実録 亞細亞とキネマと旅鴉

サイトやFlickrの更新情報、映画や本の感想(ネタばれあり)、日記(Twitter/Instagramまとめ)などを書いています。

『ホモセクシャルの世界史』(海野弘)[B1306]

ホモセクシャルの世界史』読了。とりあえず、『ブライヅヘッドふたたび』[B850]を再読し、『アナザー・カントリー』[C1984-04]を再見したい。

ホモセクシャルの世界史 (文春文庫)

ホモセクシャルの世界史 (文春文庫)

海野弘氏の本は昔はけっこう読んでいたが、最近はノーチェックだったので、こんな本が出ていることは文庫化されて初めて知った。欧米を中心に、ホモセクシャルの歴史をギリシアから二十世紀まで紹介した、約600ページの大著。「○○(名前)は×××××(出自や職業の紹介)で、ホモセクシャルであった。」というような文が延々と続くので、読んでいるうちに世の中の男性がみんなホモセクシャルに思えてくる。

それはともかく、とてもおもしろくためになる本だった。読んでわかったこと、印象的だったことを、記憶に基づいていくつか挙げておく。

文章は、もう少し改善の余地があると思う。とにかく多くの人が登場するので、つながりに工夫がほしいし、ひとりひとりの記述はダイジェスト的にならざるを得ないが、そのわりに同じことが何度も書いてあったりする。
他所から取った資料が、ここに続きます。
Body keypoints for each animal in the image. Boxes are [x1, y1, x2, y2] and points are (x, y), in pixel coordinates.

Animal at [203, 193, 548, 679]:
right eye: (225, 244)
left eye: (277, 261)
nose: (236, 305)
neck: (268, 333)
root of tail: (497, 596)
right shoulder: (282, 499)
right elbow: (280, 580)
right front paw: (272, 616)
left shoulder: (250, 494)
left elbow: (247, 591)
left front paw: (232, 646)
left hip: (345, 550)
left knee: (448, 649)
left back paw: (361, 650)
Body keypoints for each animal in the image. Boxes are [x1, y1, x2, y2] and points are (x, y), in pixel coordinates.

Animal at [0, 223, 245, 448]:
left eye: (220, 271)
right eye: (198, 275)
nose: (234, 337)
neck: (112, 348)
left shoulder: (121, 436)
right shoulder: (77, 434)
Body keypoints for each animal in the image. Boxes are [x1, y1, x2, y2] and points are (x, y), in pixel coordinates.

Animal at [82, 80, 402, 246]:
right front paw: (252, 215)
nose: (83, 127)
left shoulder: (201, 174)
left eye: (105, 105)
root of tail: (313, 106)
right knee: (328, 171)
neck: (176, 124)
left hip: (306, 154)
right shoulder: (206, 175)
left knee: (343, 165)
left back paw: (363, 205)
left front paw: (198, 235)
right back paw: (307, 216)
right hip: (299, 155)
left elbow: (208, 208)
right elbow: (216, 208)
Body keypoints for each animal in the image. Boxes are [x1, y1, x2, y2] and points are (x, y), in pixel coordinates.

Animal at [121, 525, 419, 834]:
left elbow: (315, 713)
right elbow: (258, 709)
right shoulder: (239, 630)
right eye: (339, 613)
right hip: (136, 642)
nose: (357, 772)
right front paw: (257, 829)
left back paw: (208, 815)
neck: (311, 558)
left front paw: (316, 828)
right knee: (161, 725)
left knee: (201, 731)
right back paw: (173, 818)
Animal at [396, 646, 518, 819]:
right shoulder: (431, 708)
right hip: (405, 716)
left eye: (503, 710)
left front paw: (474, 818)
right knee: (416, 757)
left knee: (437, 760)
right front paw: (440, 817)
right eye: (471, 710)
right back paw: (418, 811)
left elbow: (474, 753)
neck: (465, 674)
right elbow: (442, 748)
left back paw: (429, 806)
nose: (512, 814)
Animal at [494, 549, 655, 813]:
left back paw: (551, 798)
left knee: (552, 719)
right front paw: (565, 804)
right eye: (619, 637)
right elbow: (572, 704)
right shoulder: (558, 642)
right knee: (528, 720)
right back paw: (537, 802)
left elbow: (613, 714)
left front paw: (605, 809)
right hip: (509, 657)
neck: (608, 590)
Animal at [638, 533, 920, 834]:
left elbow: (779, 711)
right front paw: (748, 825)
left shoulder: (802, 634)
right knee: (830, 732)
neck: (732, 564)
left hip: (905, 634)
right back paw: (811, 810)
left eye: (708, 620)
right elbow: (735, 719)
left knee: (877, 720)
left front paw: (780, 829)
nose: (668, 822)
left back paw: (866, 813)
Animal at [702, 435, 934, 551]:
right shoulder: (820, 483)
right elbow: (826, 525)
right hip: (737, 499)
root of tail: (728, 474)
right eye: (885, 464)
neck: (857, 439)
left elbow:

本文とは別に、人物のリストや関連図があるとよりいい(関連図はいくつかあるが、「こんなの書いてどうする?」というごく簡単なもので、何の役にも立たない)。

「世界史」なのに欧米だけというのも解せない。中国や中近東や日本のことも知りたいので、ぜひそちらを紹介した続編も書いていただきたいものである。